До пупа сорвав обноски,
с нар полезли фраера,
на спине Иосиф Бродский
напортачен у
бугра.
Начинаются разборки
за понятья, за наколки.
Разрываю сальный ворот:
душу мне не береди.
Профиль Слуцкого наколот
на седеющей груди.
Домашняя
бесцеремонность законного наследника.
_____________________________________________
1 Перед этим
Ямпольский сообщил: «Наезжая в Москву, останавливался чаще всего у Анны
Ивановны Ходасевич. В ее домике-гномике на Смоленском бульваре». Цитирую по
книге Б.Ямпольского «Избранные минуты жизни».
2 В 2007 году
молодой поэт Санджар Янышев, узбек, пишущий
по-русски, взял интервью у Сулейменова, сделав вступление: «Со знаменитым
русским поэтом, послом республики Казахстан в ЮНЕСКО Олжасом
Сулейменовым мы встретились в его парижской резиденции, недалеко от Елисейских
полей».
3 На самом деле
Сулейменова исключили из Литинститута за драку. Потом восстановили.

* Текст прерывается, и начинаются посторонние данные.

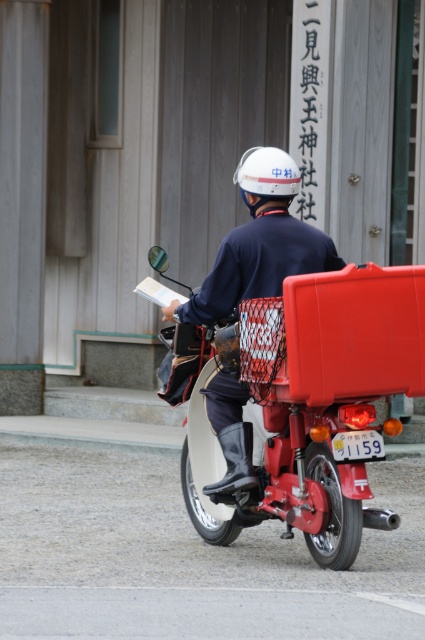
Does point (295, 374) lie behind point (288, 193)?

No, it is not.

What do you see at coordinates (316, 404) in the screenshot? I see `metallic red motorcycle at center` at bounding box center [316, 404].

Image resolution: width=425 pixels, height=640 pixels. Identify the location of metallic red motorcycle at center. (316, 404).

Is matte white helmet at upper center to the right of white matte helmet at center from the viewer's perspective?

In fact, matte white helmet at upper center is to the left of white matte helmet at center.

Between matte white helmet at upper center and white matte helmet at center, which one is positioned lower?

matte white helmet at upper center

Identify the location of matte white helmet at upper center. (260, 241).

Does point (289, 465) come in front of point (272, 198)?

No, (289, 465) is behind (272, 198).

Does point (345, 408) come behind point (240, 465)?

No, it is not.

Is point (314, 541) positioned in front of point (292, 179)?

No, it is behind (292, 179).

Find the location of a particular element. metallic red motorcycle at center is located at coordinates (316, 404).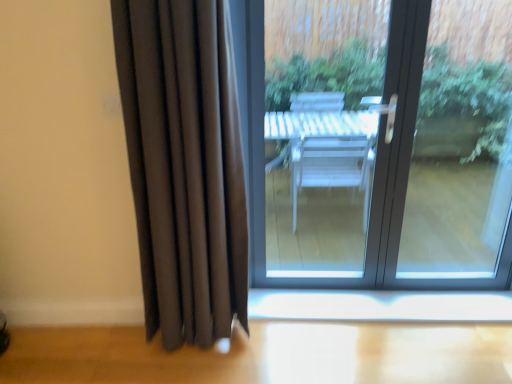
Measure the distance between white glossy window sill at lower center and camera.

The depth of white glossy window sill at lower center is 7.17 feet.

What is the approximate height of matte glass door at center?

4.99 feet.

The width and height of the screenshot is (512, 384). What do you see at coordinates (184, 165) in the screenshot? I see `matte black curtain at left` at bounding box center [184, 165].

This screenshot has width=512, height=384. In order to click on white glossy window sill at lower center in this screenshot , I will do `click(379, 305)`.

Does white glossy window sill at lower center have a larger size compared to matte black curtain at left?

No.

In terms of height, does white glossy window sill at lower center look taller or shorter compared to matte black curtain at left?

Clearly, white glossy window sill at lower center is shorter compared to matte black curtain at left.

Considering the positions of objects white glossy window sill at lower center and matte black curtain at left in the image provided, who is more to the left, white glossy window sill at lower center or matte black curtain at left?

matte black curtain at left.

From the image's perspective, which is above, white glossy window sill at lower center or matte black curtain at left?

From the image's view, matte black curtain at left is above.

Between point (184, 59) and point (335, 313), which one is positioned in front?

The point (184, 59) is in front.

Could you tell me if matte black curtain at left is facing white glossy window sill at lower center?

No, matte black curtain at left is not oriented towards white glossy window sill at lower center.

Which object is closer to the camera, matte black curtain at left or white glossy window sill at lower center?

matte black curtain at left is in front.

Considering the positions of objects matte black curtain at left and white glossy window sill at lower center in the image provided, who is more to the left, matte black curtain at left or white glossy window sill at lower center?

matte black curtain at left.

Is point (161, 35) closer or farther from the camera than point (308, 17)?

Point (161, 35) is closer to the camera than point (308, 17).

Is matte black curtain at left positioned far away from matte glass door at center?

Yes, matte black curtain at left and matte glass door at center are located far from each other.

Which is behind, matte black curtain at left or matte glass door at center?

matte glass door at center.

Based on the photo, does matte black curtain at left have a lesser height compared to matte glass door at center?

Indeed, matte black curtain at left has a lesser height compared to matte glass door at center.

Image resolution: width=512 pixels, height=384 pixels. What are the coordinates of `window sill behind the matte glass door at center` in the screenshot? It's located at (379, 305).

Which is farther from the camera, (476, 5) or (442, 293)?

The point (476, 5) is farther from the camera.

From the picture: Between matte glass door at center and white glossy window sill at lower center, which one has smaller size?

white glossy window sill at lower center.

Does matte glass door at center appear on the right side of matte black curtain at left?

Indeed, matte glass door at center is positioned on the right side of matte black curtain at left.

Which of these two, matte glass door at center or matte black curtain at left, is thinner?

With smaller width is matte black curtain at left.

Who is bigger, matte glass door at center or matte black curtain at left?

matte glass door at center.

In terms of height, does matte glass door at center look taller or shorter compared to matte black curtain at left?

In the image, matte glass door at center appears to be taller than matte black curtain at left.

Does white glossy window sill at lower center appear on the left side of matte glass door at center?

No, white glossy window sill at lower center is not to the left of matte glass door at center.

Which of these two, white glossy window sill at lower center or matte glass door at center, is smaller?

white glossy window sill at lower center.

Is matte glass door at center inside white glossy window sill at lower center?

No.

From a real-world perspective, between white glossy window sill at lower center and matte glass door at center, who is vertically lower?

white glossy window sill at lower center, from a real-world perspective.

Image resolution: width=512 pixels, height=384 pixels. In the image, there is a white glossy window sill at lower center. Identify the location of curtain above it (from the image's perspective). (184, 165).

Where is `window sill that is on the right side of matte black curtain at left`? This screenshot has width=512, height=384. window sill that is on the right side of matte black curtain at left is located at coordinates (379, 305).

Which object lies further to the anchor point matte black curtain at left, white glossy window sill at lower center or matte glass door at center?

matte glass door at center is further to matte black curtain at left.

When comparing their distances from matte glass door at center, does white glossy window sill at lower center or matte black curtain at left seem further?

matte black curtain at left is positioned further to the anchor matte glass door at center.

Looking at the image, which one is located further to matte black curtain at left, matte glass door at center or white glossy window sill at lower center?

matte glass door at center is positioned further to the anchor matte black curtain at left.

When comparing their distances from white glossy window sill at lower center, does matte black curtain at left or matte glass door at center seem further?

Among the two, matte glass door at center is located further to white glossy window sill at lower center.

When comparing their distances from matte glass door at center, does matte black curtain at left or white glossy window sill at lower center seem closer?

white glossy window sill at lower center is positioned closer to the anchor matte glass door at center.

Estimate the real-world distances between objects in this image. Which object is further from white glossy window sill at lower center, matte glass door at center or matte black curtain at left?

matte glass door at center lies further to white glossy window sill at lower center than the other object.

In order to click on door situated between matte black curtain at left and white glossy window sill at lower center from left to right in this screenshot , I will do `click(380, 143)`.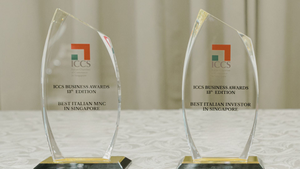
Locate an element on the screen. stand is located at coordinates (187, 156).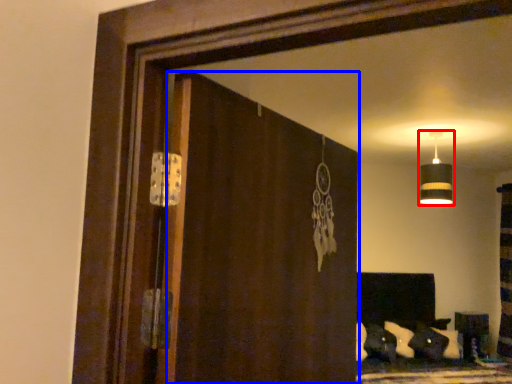
Question: Which point is closer to the camera, lamp (highlighted by a red box) or screen door (highlighted by a blue box)?

Choices:
 (A) lamp
 (B) screen door

Answer: (B)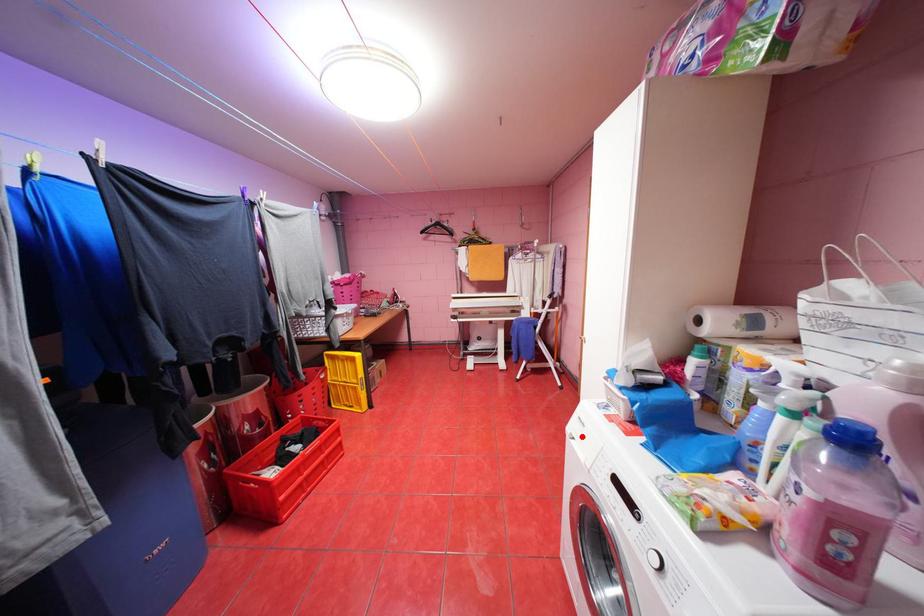
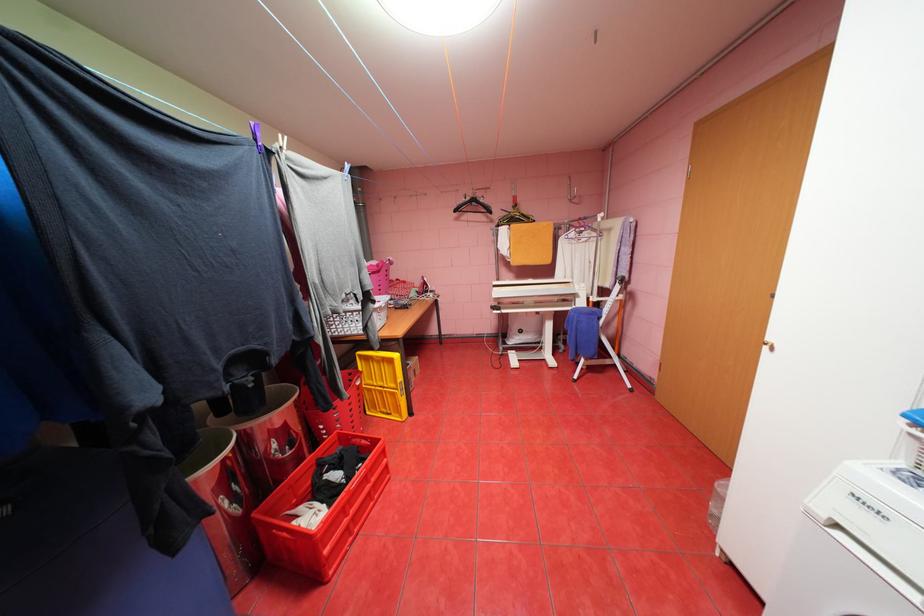
In the second image, find the point that corresponds to the highlighted location in the first image.

(845, 525)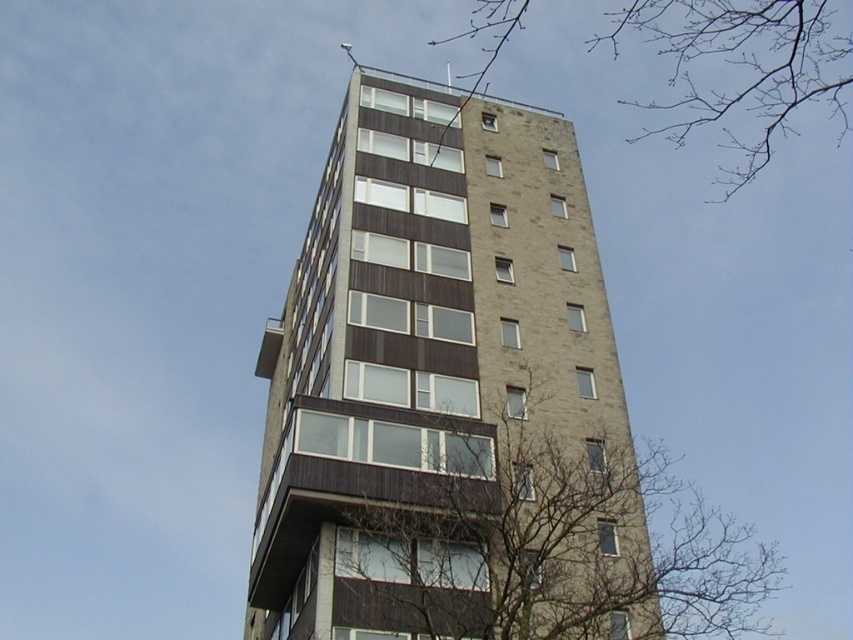
You are an architect analyzing the building facade. Based on the image, which object has a narrower width between the brown brick building at center and the bare branches at upper center?

The brown brick building at center has a lesser width compared to the bare branches at upper center, so the brown brick building at center is narrower in width.

You are standing in front of the residential building and notice two sets of branches in the image. Which set of branches, the brown leafless branches at lower center or the bare branches at upper center, is located to the left of the other?

The brown leafless branches at lower center is positioned on the left side of bare branches at upper center.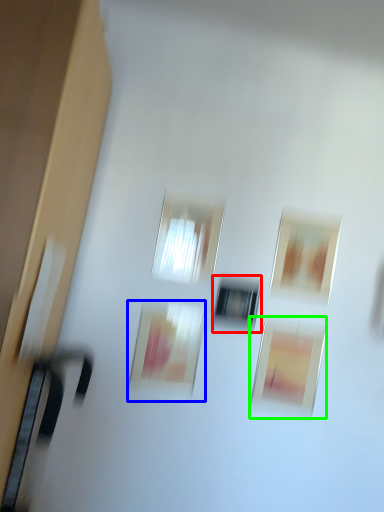
Question: Estimate the real-world distances between objects in this image. Which object is farther from window (highlighted by a red box), picture frame (highlighted by a blue box) or picture frame (highlighted by a green box)?

Choices:
 (A) picture frame
 (B) picture frame

Answer: (B)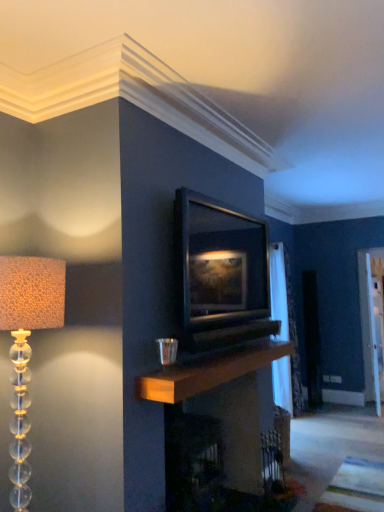
Question: Can you confirm if matte black picture frame at center is shorter than white sheer curtain at right?

Choices:
 (A) no
 (B) yes

Answer: (B)

Question: Is matte black picture frame at center positioned with its back to white sheer curtain at right?

Choices:
 (A) no
 (B) yes

Answer: (A)

Question: Is matte black picture frame at center to the right of white sheer curtain at right from the viewer's perspective?

Choices:
 (A) no
 (B) yes

Answer: (A)

Question: From the image's perspective, is matte black picture frame at center beneath white sheer curtain at right?

Choices:
 (A) no
 (B) yes

Answer: (A)

Question: Does matte black picture frame at center have a greater width compared to white sheer curtain at right?

Choices:
 (A) yes
 (B) no

Answer: (B)

Question: Are matte black picture frame at center and white sheer curtain at right far apart?

Choices:
 (A) yes
 (B) no

Answer: (A)

Question: Is translucent glass lampshade at left closer to camera compared to wooden mantle at center?

Choices:
 (A) yes
 (B) no

Answer: (A)

Question: From the image's perspective, does translucent glass lampshade at left appear higher than wooden mantle at center?

Choices:
 (A) yes
 (B) no

Answer: (A)

Question: From the image's perspective, would you say translucent glass lampshade at left is shown under wooden mantle at center?

Choices:
 (A) yes
 (B) no

Answer: (B)

Question: Can you confirm if translucent glass lampshade at left is smaller than wooden mantle at center?

Choices:
 (A) no
 (B) yes

Answer: (A)

Question: Does translucent glass lampshade at left have a greater width compared to wooden mantle at center?

Choices:
 (A) no
 (B) yes

Answer: (B)

Question: Is translucent glass lampshade at left thinner than wooden mantle at center?

Choices:
 (A) no
 (B) yes

Answer: (A)

Question: Does translucent glass lampshade at left have a smaller size compared to matte black picture frame at center?

Choices:
 (A) yes
 (B) no

Answer: (B)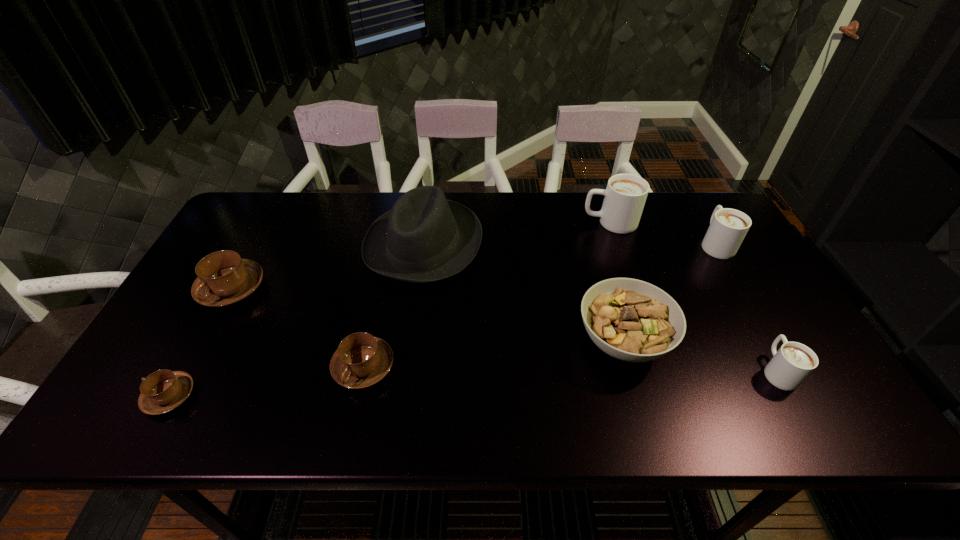
In the image, there is a desktop. At what (x,y) coordinates should I click in order to perform the action: click on free space at the near edge. Please return your answer as a coordinate pair (x, y). Looking at the image, I should click on (595, 400).

In the image, there is a desktop. At what (x,y) coordinates should I click in order to perform the action: click on free space at the right edge. Please return your answer as a coordinate pair (x, y). Looking at the image, I should click on (732, 280).

The image size is (960, 540). In order to click on vacant space at the far left corner of the desktop in this screenshot , I will do `click(279, 204)`.

Find the location of `vacant space in between the fedora and the third cappuccino from right to left`. vacant space in between the fedora and the third cappuccino from right to left is located at coordinates (516, 233).

The image size is (960, 540). Identify the location of free point between the second tallest cappuccino and the farthest brown cappuccino. (473, 266).

Locate an element on the screen. vacant area that lies between the gray fedora and the biggest brown cappuccino is located at coordinates (327, 266).

Where is `free space between the farthest brown cappuccino and the nearest white cappuccino`? free space between the farthest brown cappuccino and the nearest white cappuccino is located at coordinates (505, 329).

Image resolution: width=960 pixels, height=540 pixels. Find the location of `vacant region between the stew and the smallest brown cappuccino`. vacant region between the stew and the smallest brown cappuccino is located at coordinates (396, 368).

At what (x,y) coordinates should I click in order to perform the action: click on vacant region between the third cappuccino from right to left and the seventh tallest object. Please return your answer as a coordinate pair (x, y). Looking at the image, I should click on (487, 294).

I want to click on free space between the shortest cappuccino and the gray stew, so click(x=396, y=368).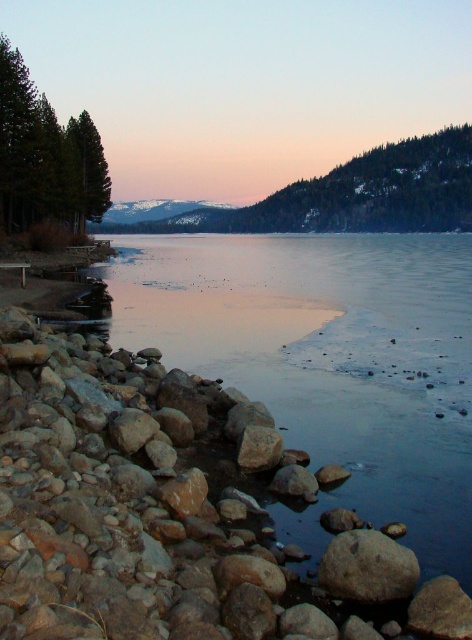
You are standing at the lakeside and want to take a photo of both point (101, 204) and point (359, 554). Which point will appear closer to the camera in the photo?

Point (101, 204) is further to the camera than point (359, 554), so point (359, 554) will appear closer to the camera in the photo.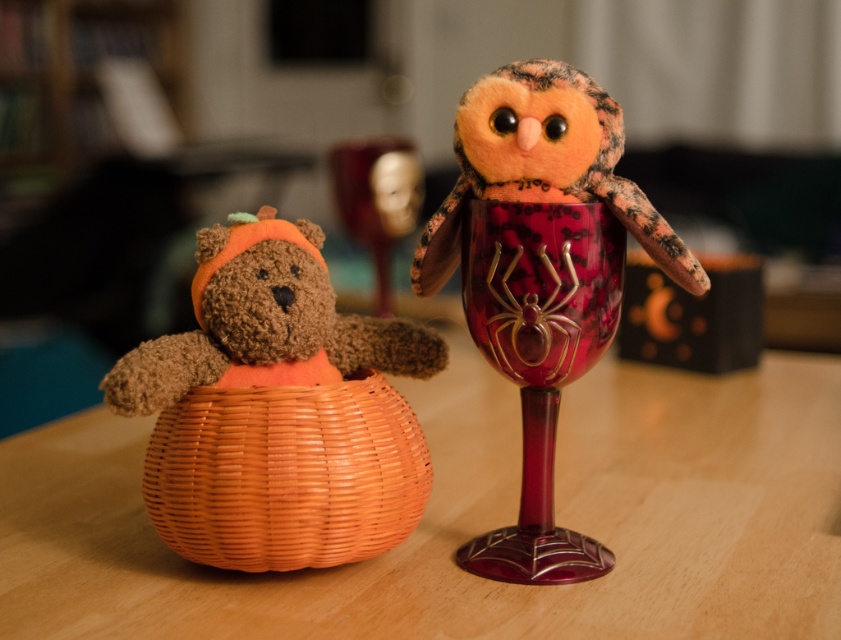
Question: Which object is the closest to the ruby glass with spider design at right?

Choices:
 (A) wooden table at center
 (B) brown fuzzy teddy bear at left
 (C) fluffy orange owl at upper right

Answer: (C)

Question: Can you confirm if ruby glass with spider design at right is positioned to the left of brown fuzzy teddy bear at left?

Choices:
 (A) yes
 (B) no

Answer: (B)

Question: Observing the image, what is the correct spatial positioning of orange wicker basket at lower left in reference to brown fuzzy teddy bear at left?

Choices:
 (A) below
 (B) above

Answer: (A)

Question: Estimate the real-world distances between objects in this image. Which object is farther from the ruby glass with spider design at right?

Choices:
 (A) brown fuzzy teddy bear at left
 (B) velvety orange owl at center

Answer: (A)

Question: Which object appears farthest from the camera in this image?

Choices:
 (A) velvety orange owl at center
 (B) fluffy orange owl at upper right
 (C) brown fuzzy teddy bear at left

Answer: (A)

Question: Does velvety orange owl at center have a smaller size compared to fluffy orange owl at upper right?

Choices:
 (A) yes
 (B) no

Answer: (B)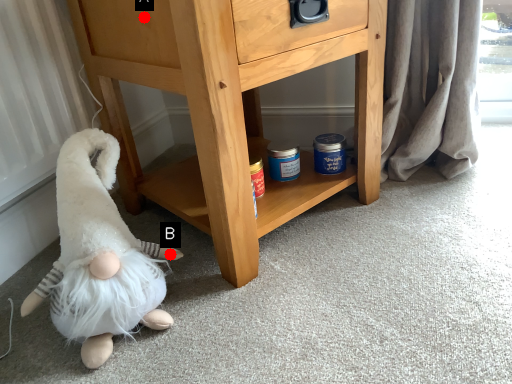
Question: Two points are circled on the image, labeled by A and B beside each circle. Among these points, which one is nearest to the camera?

Choices:
 (A) A is closer
 (B) B is closer

Answer: (A)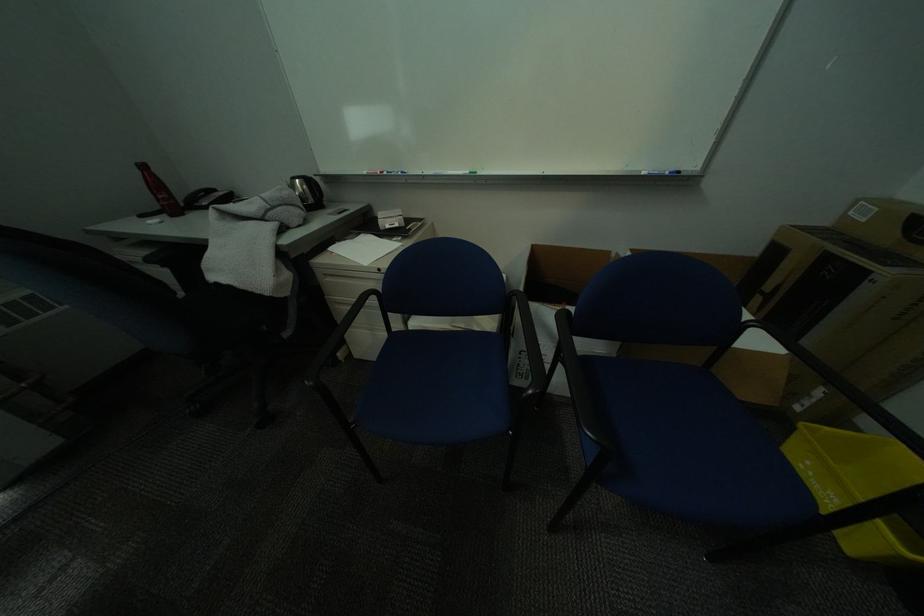
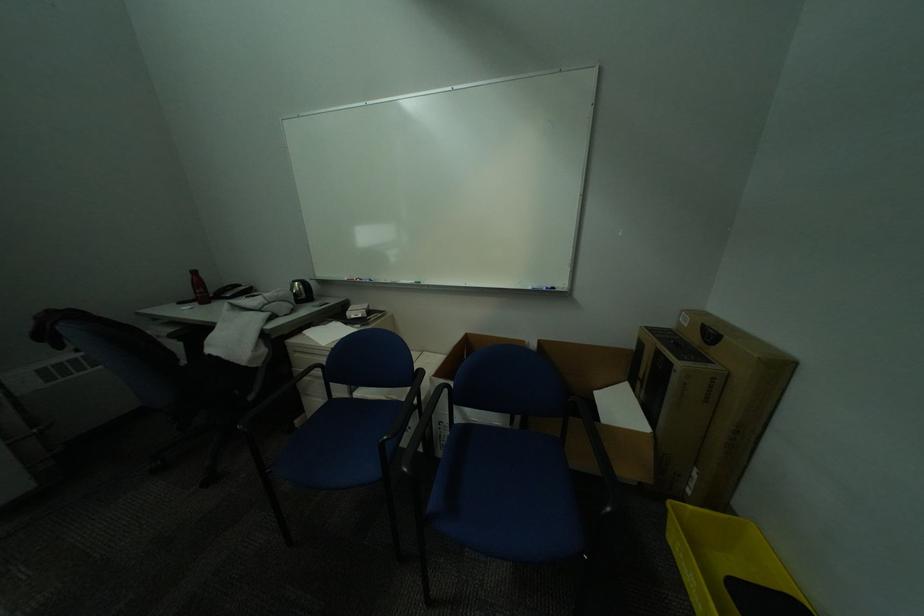
The point at (348, 355) is marked in the first image. Where is the corresponding point in the second image?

4 Лицо неустановленное. Возможно, это
поэт Юрий Шавырин — известный драчун.
5 Видимо, с годовщиной Октябрьской
революции.
6 Институт Маркса — Энгельса — Ленина.
7 МОСХ — Московское отделение Союза
художников РСФСР.
8 Одна из
нескольких амазонок, к каковым относятся Наталья Гончарова, Ольга Розанова,
Александра Экстер, Любовь Попова, Надежда Удальцова и
их менее известные современницы. Кроме того, Степанова и ее муж —
конструктивисты.
9 В приложении
было Письмо 25.
10 Ошибка Слуцкого: И.Шкляревский 1938
года рождения.
11 Н.Елисеев ошибся, приписав Л.Лазареву
составление и редактуру первой книги Слуцкого. На самом деле это был В.Огнев.